== Segment start ==
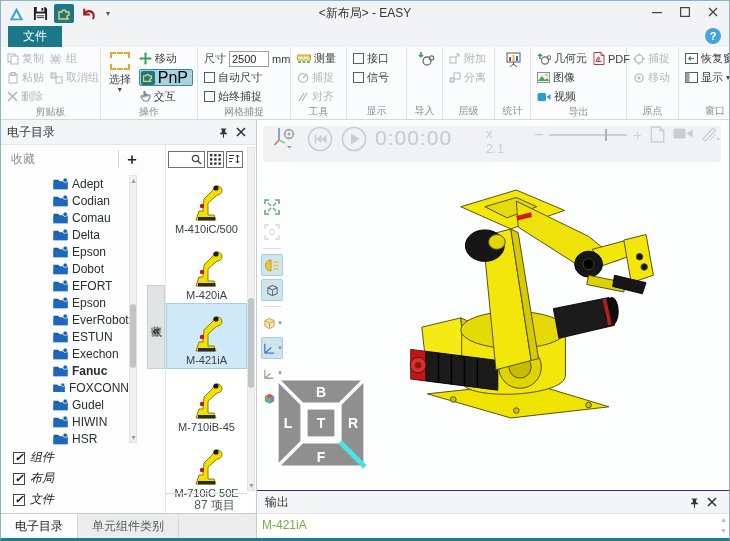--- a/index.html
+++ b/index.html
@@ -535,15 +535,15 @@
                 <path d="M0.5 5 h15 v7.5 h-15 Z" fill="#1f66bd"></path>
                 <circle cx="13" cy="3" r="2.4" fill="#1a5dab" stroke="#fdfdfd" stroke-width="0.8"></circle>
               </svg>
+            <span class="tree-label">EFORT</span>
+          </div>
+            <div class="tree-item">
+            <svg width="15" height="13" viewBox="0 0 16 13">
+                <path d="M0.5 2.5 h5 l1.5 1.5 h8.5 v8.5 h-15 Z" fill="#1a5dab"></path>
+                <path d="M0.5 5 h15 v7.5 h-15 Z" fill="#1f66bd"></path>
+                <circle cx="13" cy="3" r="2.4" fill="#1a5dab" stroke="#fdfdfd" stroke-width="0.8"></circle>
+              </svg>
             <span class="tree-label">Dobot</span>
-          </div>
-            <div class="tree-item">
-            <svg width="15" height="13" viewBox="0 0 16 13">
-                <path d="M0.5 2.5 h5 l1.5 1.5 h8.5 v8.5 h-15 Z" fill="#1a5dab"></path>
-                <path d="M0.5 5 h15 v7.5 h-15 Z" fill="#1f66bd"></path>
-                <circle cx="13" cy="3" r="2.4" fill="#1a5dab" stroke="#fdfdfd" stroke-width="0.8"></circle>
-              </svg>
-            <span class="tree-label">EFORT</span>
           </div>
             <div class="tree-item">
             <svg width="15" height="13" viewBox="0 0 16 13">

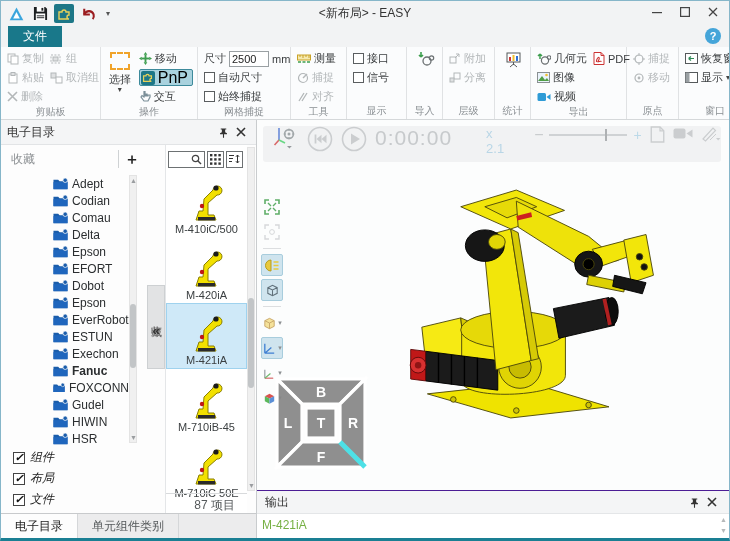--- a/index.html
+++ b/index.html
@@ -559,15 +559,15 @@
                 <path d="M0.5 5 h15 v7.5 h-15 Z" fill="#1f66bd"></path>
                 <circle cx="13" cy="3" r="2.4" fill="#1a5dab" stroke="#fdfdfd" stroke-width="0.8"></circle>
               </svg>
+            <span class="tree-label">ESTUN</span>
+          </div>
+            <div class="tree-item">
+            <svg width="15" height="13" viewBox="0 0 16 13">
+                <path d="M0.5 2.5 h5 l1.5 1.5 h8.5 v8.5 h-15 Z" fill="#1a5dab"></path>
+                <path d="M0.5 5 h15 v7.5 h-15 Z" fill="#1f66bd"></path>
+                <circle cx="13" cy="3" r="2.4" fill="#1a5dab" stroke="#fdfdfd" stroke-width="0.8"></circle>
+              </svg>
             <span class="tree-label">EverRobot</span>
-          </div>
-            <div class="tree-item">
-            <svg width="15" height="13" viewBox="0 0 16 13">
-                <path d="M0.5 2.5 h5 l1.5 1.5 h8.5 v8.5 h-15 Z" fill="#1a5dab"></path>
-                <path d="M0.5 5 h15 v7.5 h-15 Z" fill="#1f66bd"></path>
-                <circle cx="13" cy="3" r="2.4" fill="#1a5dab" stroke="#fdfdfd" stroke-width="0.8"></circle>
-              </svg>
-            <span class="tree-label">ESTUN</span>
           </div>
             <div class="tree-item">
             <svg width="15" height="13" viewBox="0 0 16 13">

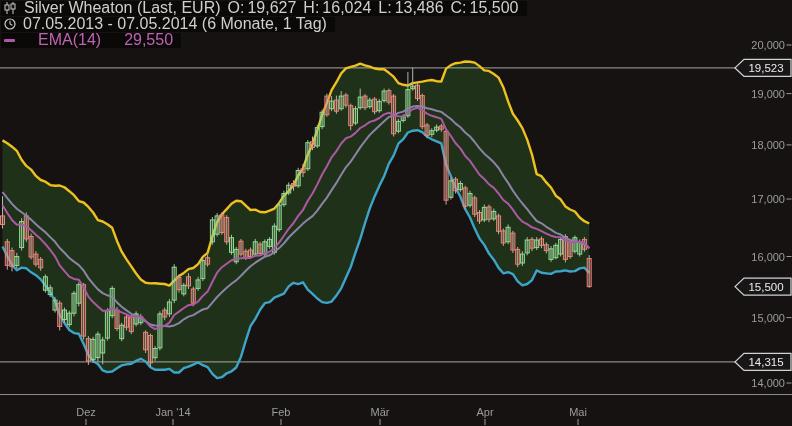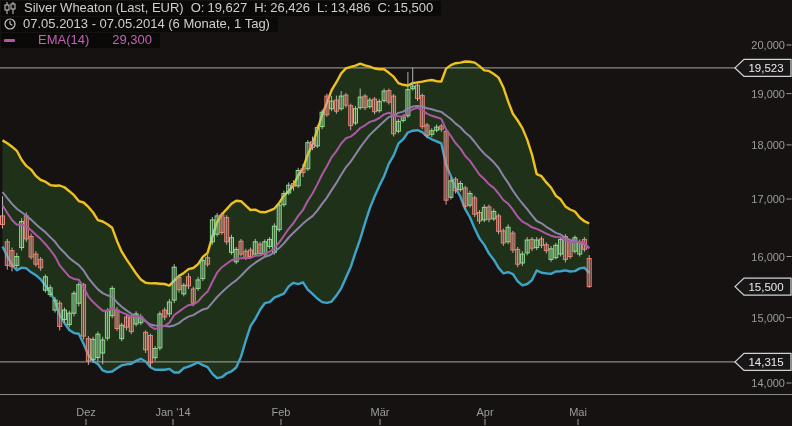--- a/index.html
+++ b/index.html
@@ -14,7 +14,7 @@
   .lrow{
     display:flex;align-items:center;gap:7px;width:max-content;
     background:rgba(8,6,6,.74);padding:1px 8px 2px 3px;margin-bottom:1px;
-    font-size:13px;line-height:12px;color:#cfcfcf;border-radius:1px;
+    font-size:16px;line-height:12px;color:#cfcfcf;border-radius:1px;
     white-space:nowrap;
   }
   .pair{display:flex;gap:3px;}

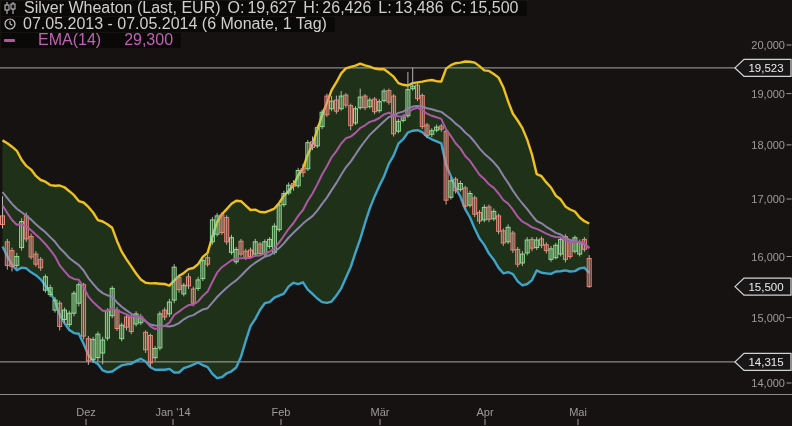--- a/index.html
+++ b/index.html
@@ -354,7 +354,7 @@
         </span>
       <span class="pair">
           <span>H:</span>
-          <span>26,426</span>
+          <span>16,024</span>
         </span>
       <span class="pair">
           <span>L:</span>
== Segment end ==
== Segment start ==
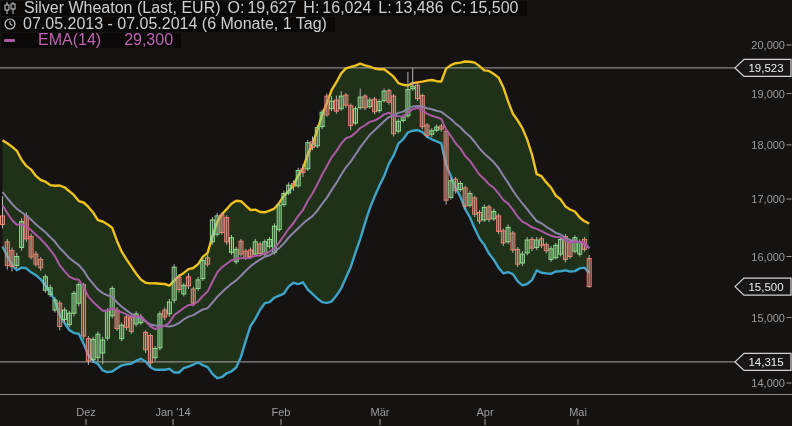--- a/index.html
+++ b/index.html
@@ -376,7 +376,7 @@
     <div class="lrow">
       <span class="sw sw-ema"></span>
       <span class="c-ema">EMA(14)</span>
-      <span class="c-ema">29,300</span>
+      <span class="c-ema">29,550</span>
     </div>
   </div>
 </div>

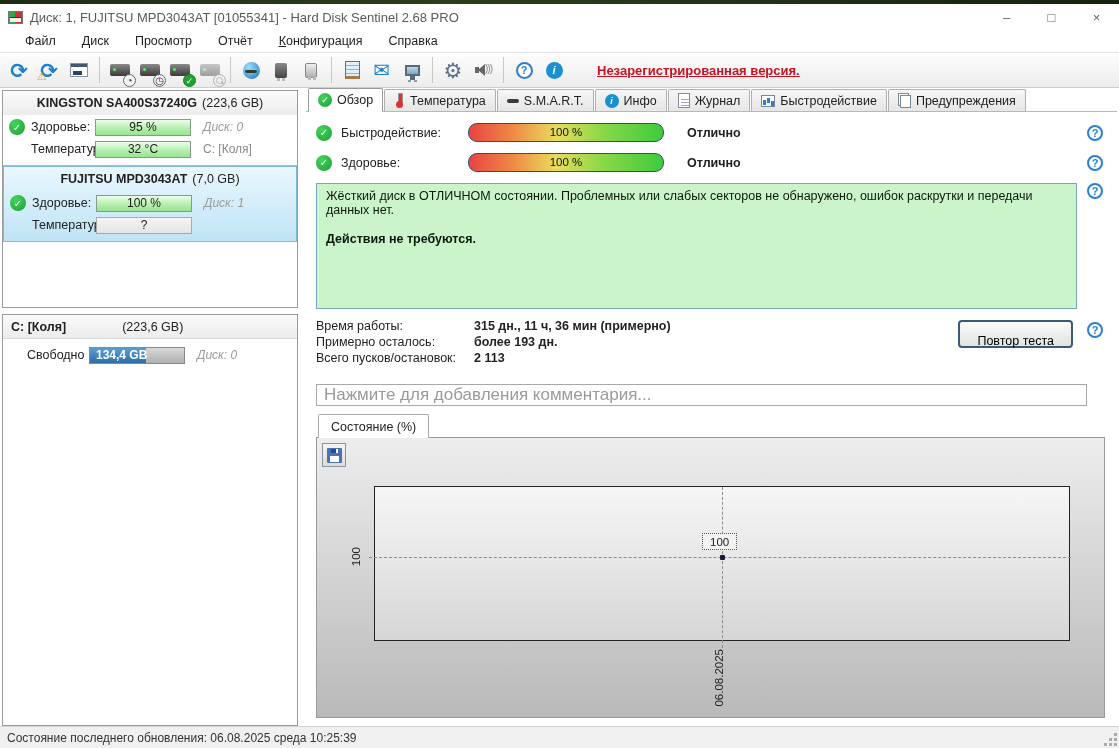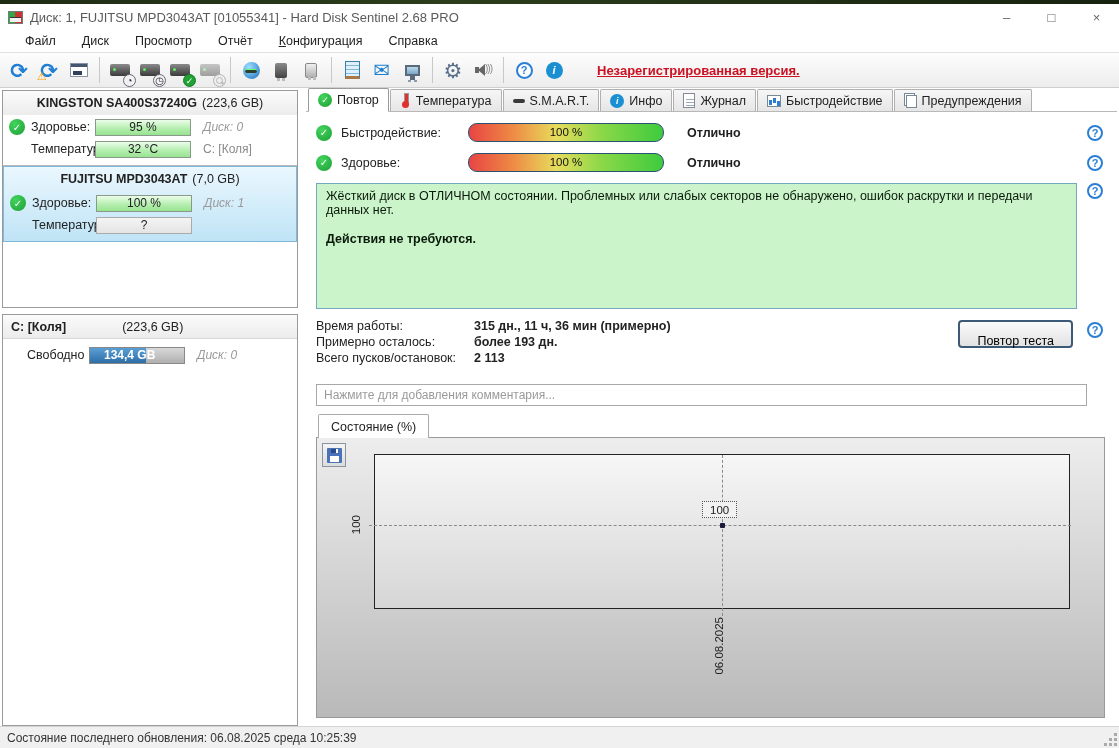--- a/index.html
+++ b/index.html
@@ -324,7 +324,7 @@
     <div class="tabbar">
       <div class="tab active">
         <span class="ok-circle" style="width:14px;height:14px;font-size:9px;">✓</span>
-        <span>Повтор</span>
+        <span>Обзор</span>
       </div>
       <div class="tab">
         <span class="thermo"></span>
== Segment end ==
== Segment start ==
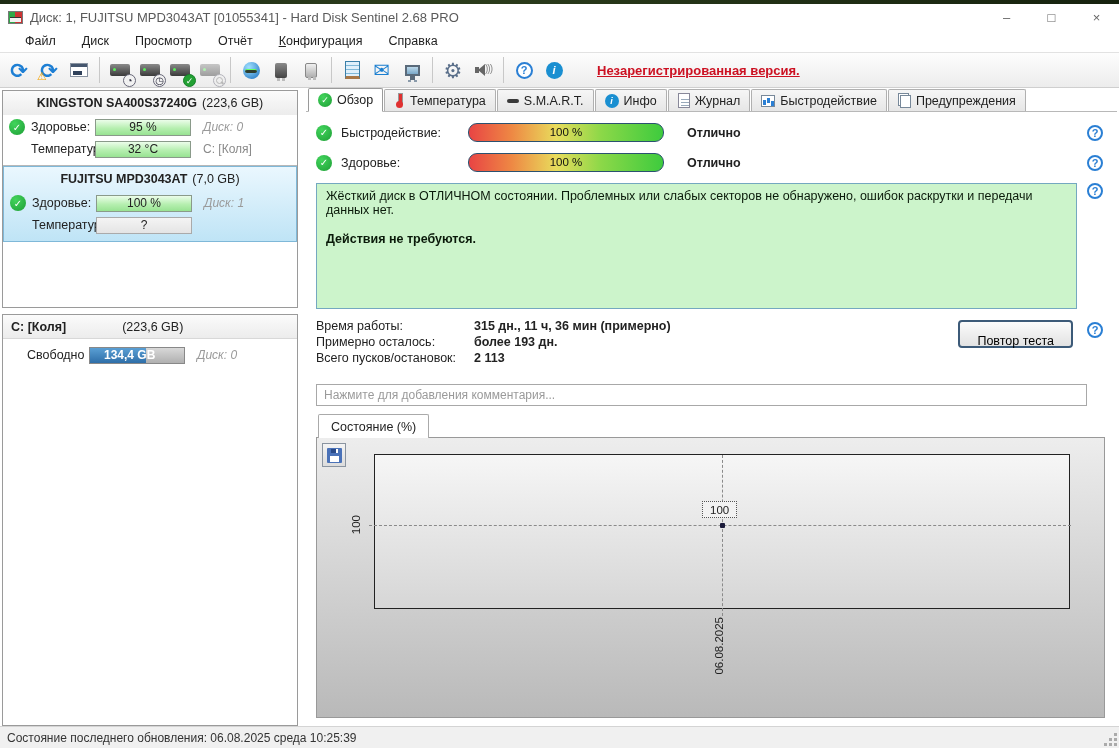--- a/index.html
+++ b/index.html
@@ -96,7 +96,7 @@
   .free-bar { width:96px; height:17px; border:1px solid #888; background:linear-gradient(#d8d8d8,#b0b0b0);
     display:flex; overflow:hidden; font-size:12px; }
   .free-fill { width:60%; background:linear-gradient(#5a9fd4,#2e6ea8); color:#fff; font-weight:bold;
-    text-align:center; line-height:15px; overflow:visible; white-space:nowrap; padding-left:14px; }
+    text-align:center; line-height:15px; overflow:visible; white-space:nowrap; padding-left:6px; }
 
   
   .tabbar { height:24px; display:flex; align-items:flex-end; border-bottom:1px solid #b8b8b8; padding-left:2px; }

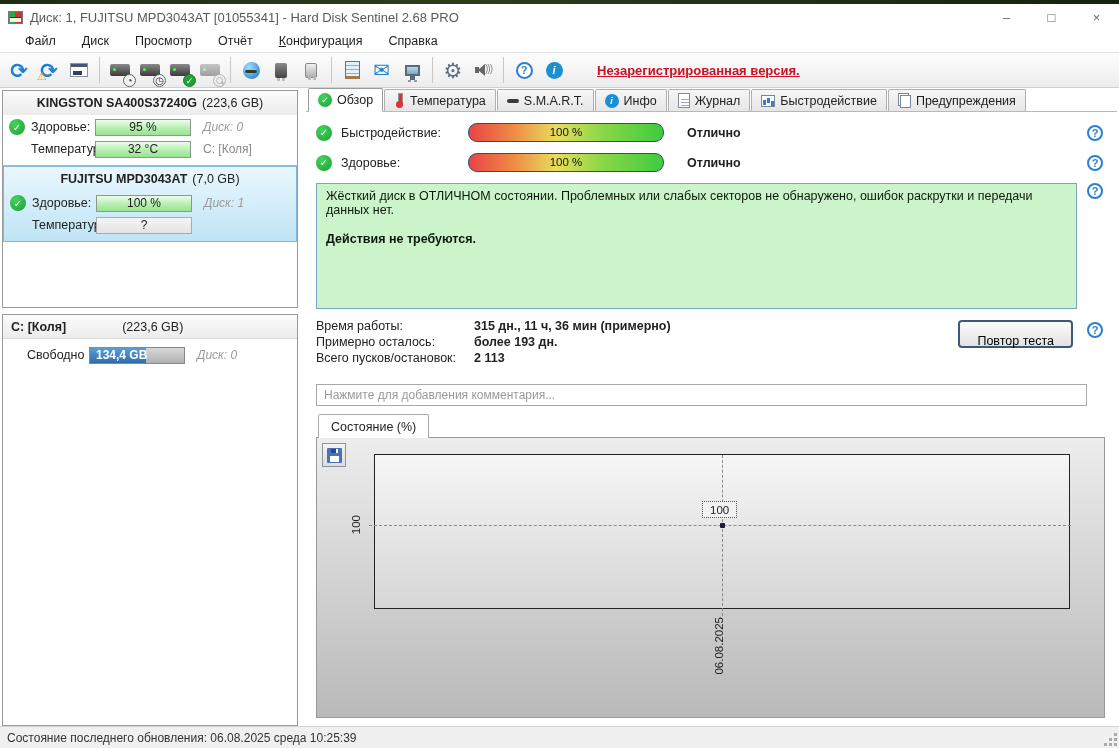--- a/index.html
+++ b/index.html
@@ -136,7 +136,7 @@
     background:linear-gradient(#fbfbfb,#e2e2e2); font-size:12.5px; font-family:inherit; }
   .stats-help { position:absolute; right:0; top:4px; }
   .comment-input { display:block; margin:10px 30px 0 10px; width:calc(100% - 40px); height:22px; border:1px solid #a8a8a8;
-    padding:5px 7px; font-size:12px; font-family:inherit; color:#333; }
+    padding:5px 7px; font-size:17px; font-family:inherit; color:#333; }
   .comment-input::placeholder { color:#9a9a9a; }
== Segment end ==
*Problem statement*.
Would you show all lines of the material above that contain the word "align"?

*Output*.
     display:flex;align-items:center;gap:7px;width:max-content;
-    text-align:center; line-height:15px; overflow:visible; white-space:nowrap; padding-left:14px; }
+    text-align:center; line-height:15px; overflow:visible; white-space:nowrap; padding-left:6px; }
   .tabbar { height:24px; display:flex; align-items:flex-end; border-bottom:1px solid #b8b8b8; padding-left:2px; }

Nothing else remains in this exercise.